McNamee: The guys from Black Crown Initiate and Jerry from Alustrium – I have been friends with them for a long time. Andy was actually my guitar teacher when I was about 15, and he introduced me to Nick. Nick and I played in a few bands together when we were in high school, and we both played in our high school jazz band. I’ve known them for a long time before Black Crown Initiate was a thought in anyone’s mind. It’s really cool and kind of surreal to see these guys that I have known for a long time becoming successful in their own right. I did one song, a while back, an earlier version of “The Threat of a Terrible Storm” with Brody from Rivers of Nihil…but everything else I have ever recorded has been with Nick. We have been friends for a long time, but we also have had a working relationship when it comes to music.
As far as Alex goes, he did the cover art for Black Crown Initiate’s first album and I was so blown away by it. As I dug through his portfolio, I was blown away by the quality of the stuff he was doing. It was the easiest process too – he was very responsive. I told him I wanted something simple and clean, and he definitely delivered on that. If anyone is looking for album art, I would definitely recommend him. A great guy, and a great band too.
Dead Rhetoric: With all of these people that you’ve known, what can you say about the Eastern Pennsylvania metal scene?
McNamee: I don’t know how familiar you are with Reading, PA, which is where myself, Rivers of Nihil, and Black Crown Initiate are all from….Alustrium is from Philadelphia so it is more vibrant down there. Calling [Reading] a shithole would be generous. So the fact that there is this death metal scene cropping up and it is getting some attention from the outside world is kind of shocking. I can only speak for myself, but I’m sure everyone else would sort of agree with me on that. I don’t know if it’s something in the water from all those years of steel mills being here, or whatever…it’s just so metal.
Dead Rhetoric: Maybe the shittiness of it brought out the writing ability?
McNamee: I think that probably has a lot to do with it. It’s pretty rundown here, so I think that contributes to the bleakness of the music we are all putting out.
Dead Rhetoric: I was actually down in Reading last summer for the Rivers of Nihil Monarchy release show.
McNamee: I was actually there as well – [Rivers of Nihil] are great players. They are insane. They were the first people out of here that started picking up some momentum. I started following those guys less than a year after they formed, so again, it’s pretty insane to see what they have done and how they have developed as a band.
Dead Rhetoric: The name of the band is Minarchist. How does that apply to the sound of the band itself?

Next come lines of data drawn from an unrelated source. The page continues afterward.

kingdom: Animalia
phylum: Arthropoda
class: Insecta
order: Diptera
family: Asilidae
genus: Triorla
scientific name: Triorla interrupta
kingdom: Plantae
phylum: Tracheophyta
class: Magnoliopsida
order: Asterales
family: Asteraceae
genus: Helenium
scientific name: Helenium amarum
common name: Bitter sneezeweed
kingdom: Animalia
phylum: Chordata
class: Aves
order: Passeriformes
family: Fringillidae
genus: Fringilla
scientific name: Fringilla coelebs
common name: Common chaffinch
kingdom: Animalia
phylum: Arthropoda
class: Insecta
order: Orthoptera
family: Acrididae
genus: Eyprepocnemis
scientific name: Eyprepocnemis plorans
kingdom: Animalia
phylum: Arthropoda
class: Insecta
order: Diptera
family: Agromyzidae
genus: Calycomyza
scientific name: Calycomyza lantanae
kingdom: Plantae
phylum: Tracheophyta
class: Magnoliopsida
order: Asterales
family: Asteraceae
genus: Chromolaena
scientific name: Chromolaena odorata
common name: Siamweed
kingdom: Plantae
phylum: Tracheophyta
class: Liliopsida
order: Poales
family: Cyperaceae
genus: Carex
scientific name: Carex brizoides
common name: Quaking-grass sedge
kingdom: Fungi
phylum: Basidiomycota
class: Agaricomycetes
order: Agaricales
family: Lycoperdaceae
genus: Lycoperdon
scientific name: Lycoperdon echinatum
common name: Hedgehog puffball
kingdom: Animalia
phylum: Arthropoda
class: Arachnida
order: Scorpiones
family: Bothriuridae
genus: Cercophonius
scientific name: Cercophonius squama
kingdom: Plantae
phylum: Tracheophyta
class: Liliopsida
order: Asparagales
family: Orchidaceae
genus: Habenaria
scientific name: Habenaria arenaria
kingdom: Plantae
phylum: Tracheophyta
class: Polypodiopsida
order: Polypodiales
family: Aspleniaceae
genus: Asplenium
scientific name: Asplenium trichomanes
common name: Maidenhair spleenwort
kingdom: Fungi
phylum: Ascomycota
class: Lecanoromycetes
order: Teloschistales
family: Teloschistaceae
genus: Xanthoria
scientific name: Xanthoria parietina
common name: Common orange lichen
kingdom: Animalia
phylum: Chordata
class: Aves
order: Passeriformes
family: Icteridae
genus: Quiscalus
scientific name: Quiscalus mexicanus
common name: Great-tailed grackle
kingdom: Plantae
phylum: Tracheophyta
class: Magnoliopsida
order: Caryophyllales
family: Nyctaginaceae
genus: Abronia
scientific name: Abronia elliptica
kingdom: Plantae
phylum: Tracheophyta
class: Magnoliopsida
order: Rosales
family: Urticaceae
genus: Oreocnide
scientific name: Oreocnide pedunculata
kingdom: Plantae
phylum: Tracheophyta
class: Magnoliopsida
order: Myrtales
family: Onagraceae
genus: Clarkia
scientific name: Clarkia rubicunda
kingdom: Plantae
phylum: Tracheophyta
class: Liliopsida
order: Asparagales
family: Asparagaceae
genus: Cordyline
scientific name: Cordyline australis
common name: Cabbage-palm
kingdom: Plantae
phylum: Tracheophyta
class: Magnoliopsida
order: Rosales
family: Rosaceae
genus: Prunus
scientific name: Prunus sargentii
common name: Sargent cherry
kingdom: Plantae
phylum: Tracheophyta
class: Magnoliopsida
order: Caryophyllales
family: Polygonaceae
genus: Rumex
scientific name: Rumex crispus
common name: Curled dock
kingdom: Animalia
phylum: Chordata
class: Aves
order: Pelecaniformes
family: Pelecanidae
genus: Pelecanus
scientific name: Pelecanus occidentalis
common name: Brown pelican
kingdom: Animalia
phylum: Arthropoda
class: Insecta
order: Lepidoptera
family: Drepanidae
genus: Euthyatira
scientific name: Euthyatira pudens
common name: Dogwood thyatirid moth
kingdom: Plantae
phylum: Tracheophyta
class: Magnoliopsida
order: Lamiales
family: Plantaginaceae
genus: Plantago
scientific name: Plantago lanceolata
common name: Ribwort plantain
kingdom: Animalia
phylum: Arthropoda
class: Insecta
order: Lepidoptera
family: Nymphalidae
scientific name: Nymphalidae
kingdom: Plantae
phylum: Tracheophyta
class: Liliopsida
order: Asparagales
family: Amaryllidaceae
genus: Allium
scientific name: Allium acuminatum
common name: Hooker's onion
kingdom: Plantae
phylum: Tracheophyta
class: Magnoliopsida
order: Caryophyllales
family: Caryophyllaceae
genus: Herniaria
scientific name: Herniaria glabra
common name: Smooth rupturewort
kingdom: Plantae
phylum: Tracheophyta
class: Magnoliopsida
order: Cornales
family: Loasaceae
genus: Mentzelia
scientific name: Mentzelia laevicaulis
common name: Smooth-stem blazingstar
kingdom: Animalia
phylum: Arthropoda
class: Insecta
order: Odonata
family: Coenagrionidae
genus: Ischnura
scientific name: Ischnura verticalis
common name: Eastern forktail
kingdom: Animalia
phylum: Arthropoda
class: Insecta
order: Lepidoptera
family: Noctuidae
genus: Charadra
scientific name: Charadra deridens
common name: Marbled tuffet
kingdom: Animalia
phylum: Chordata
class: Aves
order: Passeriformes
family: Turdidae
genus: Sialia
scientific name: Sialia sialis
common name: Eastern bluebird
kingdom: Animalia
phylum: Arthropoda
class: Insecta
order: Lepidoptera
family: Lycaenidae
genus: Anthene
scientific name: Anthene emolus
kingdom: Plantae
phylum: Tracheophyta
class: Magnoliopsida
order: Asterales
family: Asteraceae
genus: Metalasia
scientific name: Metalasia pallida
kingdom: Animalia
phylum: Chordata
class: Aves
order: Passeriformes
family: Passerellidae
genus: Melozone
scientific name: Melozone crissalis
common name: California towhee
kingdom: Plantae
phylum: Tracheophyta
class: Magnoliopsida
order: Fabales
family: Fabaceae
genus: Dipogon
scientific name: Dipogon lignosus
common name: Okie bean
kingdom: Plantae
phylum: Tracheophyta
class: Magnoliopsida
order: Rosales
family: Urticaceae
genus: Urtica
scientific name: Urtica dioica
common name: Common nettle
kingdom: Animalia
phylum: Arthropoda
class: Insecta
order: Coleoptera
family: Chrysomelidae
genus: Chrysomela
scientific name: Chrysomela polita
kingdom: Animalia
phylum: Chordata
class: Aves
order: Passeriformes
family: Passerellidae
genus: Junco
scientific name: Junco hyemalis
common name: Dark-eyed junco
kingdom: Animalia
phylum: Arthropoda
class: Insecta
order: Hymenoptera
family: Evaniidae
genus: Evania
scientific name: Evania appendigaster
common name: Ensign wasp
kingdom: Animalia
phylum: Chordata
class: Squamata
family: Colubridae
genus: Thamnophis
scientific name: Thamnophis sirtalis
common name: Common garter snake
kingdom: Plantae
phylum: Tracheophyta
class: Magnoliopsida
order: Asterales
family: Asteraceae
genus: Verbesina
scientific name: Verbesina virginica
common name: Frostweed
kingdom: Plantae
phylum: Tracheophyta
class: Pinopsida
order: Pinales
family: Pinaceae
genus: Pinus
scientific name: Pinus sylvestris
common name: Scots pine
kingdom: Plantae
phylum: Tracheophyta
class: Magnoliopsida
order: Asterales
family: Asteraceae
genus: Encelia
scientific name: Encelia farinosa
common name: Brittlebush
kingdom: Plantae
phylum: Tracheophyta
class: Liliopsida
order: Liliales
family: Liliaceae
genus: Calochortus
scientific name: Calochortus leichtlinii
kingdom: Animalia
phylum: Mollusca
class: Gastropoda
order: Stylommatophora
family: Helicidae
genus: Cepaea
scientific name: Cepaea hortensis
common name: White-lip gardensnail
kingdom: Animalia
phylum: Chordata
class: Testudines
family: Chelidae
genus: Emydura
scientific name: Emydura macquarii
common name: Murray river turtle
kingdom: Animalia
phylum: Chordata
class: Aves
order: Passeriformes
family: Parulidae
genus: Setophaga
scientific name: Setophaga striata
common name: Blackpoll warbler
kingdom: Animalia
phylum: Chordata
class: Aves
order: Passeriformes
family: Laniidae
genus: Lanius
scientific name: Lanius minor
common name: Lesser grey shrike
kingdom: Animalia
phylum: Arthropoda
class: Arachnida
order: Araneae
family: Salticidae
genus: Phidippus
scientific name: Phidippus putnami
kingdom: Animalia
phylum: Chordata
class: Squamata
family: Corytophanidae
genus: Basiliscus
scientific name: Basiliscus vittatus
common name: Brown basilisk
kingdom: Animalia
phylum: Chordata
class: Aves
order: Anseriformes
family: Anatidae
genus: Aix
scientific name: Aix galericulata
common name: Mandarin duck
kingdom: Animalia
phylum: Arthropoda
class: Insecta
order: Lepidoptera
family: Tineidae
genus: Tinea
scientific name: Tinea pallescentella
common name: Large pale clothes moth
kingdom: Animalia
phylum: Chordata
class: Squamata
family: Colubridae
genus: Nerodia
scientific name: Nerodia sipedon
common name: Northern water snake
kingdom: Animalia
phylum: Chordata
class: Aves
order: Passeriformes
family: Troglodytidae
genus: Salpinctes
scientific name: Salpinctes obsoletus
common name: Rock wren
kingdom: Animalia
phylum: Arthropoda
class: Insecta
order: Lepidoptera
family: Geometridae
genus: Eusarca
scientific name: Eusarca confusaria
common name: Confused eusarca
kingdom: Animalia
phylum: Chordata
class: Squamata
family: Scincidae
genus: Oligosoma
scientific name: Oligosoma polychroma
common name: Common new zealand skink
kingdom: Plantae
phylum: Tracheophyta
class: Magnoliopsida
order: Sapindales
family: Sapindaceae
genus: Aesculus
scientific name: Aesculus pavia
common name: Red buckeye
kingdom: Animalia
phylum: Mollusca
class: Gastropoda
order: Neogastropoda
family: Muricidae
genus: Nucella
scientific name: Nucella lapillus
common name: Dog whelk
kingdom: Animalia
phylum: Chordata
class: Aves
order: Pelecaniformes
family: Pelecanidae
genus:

McNamee: For those who don’t know, Minarchist means someone that believes in minimal government. I often describe it as being just shy of being an anarchist. That’s how I identify politically, and it doesn’t have a lot of direct influence in terms of the lyrical content, but in terms of the way I think about writing music, it has a lot of impact. For a long time, I was writing the pseudo-intellectual lyrics and technical riffs, and it wasn’t really as fulfilling, emotionally, for me as I wanted it to be. So I took the same sort of stripped down approach that I have towards government and politics and just sort of applied that same mentality to the music.
I purposely wrote a lot of stuff that was simpler in nature – that’s not to say that there’s not some technical stuff in there. There’s some riffs I still struggle to play and some odd time signatures, but I made a conscious effort to scale things back from what I was doing before. I am starting to work on ideas for our next release, and the politics, or some variation of that, will play a little bit more of a role, but I think that at the same time – there’s other bands that have covered that and probably a lot better than I would do it.